◆ Source records:
===============
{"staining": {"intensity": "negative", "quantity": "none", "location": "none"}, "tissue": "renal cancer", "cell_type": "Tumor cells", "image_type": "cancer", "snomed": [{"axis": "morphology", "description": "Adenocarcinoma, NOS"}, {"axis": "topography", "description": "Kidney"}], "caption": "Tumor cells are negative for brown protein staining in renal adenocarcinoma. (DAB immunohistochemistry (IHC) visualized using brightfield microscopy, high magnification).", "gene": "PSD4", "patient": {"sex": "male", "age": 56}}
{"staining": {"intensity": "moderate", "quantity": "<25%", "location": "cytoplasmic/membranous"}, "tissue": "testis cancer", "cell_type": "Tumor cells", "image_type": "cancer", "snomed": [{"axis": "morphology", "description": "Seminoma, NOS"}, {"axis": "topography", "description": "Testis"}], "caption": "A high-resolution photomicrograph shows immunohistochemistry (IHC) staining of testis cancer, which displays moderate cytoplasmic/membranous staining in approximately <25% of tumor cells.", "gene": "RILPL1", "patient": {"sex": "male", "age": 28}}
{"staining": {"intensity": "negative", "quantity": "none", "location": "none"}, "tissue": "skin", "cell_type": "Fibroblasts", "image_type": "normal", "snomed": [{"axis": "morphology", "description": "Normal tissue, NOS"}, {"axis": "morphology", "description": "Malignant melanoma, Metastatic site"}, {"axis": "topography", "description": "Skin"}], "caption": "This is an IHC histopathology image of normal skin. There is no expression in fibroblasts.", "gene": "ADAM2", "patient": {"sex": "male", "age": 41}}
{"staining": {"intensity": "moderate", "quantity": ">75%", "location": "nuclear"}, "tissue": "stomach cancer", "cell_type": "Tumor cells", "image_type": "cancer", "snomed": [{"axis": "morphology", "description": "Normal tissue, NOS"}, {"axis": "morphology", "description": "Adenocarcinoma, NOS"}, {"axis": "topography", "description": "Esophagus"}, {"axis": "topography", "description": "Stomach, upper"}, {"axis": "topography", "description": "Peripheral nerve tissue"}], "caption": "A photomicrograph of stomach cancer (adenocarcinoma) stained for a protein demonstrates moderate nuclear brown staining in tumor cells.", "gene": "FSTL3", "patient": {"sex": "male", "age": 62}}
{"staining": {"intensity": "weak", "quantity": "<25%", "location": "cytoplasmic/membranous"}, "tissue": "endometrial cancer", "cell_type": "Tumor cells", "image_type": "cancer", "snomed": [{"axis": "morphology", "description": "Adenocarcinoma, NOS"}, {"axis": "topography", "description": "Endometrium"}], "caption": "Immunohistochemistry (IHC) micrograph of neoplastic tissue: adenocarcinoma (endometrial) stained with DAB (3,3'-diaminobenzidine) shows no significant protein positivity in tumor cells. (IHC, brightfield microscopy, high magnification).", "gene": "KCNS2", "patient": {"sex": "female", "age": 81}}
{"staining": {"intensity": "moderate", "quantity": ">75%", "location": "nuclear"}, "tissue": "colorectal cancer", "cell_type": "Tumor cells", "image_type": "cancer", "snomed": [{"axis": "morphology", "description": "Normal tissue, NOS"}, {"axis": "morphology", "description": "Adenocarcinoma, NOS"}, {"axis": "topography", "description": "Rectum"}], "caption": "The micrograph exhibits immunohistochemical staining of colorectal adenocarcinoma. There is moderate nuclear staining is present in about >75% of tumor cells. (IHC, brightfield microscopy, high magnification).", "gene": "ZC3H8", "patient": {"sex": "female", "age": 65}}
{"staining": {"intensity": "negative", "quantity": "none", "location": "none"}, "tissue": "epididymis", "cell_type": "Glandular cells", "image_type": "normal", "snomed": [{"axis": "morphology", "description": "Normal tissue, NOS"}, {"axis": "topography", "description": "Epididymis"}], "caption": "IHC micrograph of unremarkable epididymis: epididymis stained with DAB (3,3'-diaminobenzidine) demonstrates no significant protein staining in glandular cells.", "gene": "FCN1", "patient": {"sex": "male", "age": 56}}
===============
Print the first line of the records above and each line after it, exactly, through the line with "high-resolution photomicrograph shows".

◆ ANSWER SECTION:
{"staining": {"intensity": "negative", "quantity": "none", "location": "none"}, "tissue": "renal cancer", "cell_type": "Tumor cells", "image_type": "cancer", "snomed": [{"axis": "morphology", "description": "Adenocarcinoma, NOS"}, {"axis": "topography", "description": "Kidney"}], "caption": "Tumor cells are negative for brown protein staining in renal adenocarcinoma. (DAB immunohistochemistry (IHC) visualized using brightfield microscopy, high magnification).", "gene": "PSD4", "patient": {"sex": "male", "age": 56}}
{"staining": {"intensity": "moderate", "quantity": "<25%", "location": "cytoplasmic/membranous"}, "tissue": "testis cancer", "cell_type": "Tumor cells", "image_type": "cancer", "snomed": [{"axis": "morphology", "description": "Seminoma, NOS"}, {"axis": "topography", "description": "Testis"}], "caption": "A high-resolution photomicrograph shows immunohistochemistry (IHC) staining of testis cancer, which displays moderate cytoplasmic/membranous staining in approximately <25% of tumor cells.", "gene": "RILPL1", "patient": {"sex": "male", "age": 28}}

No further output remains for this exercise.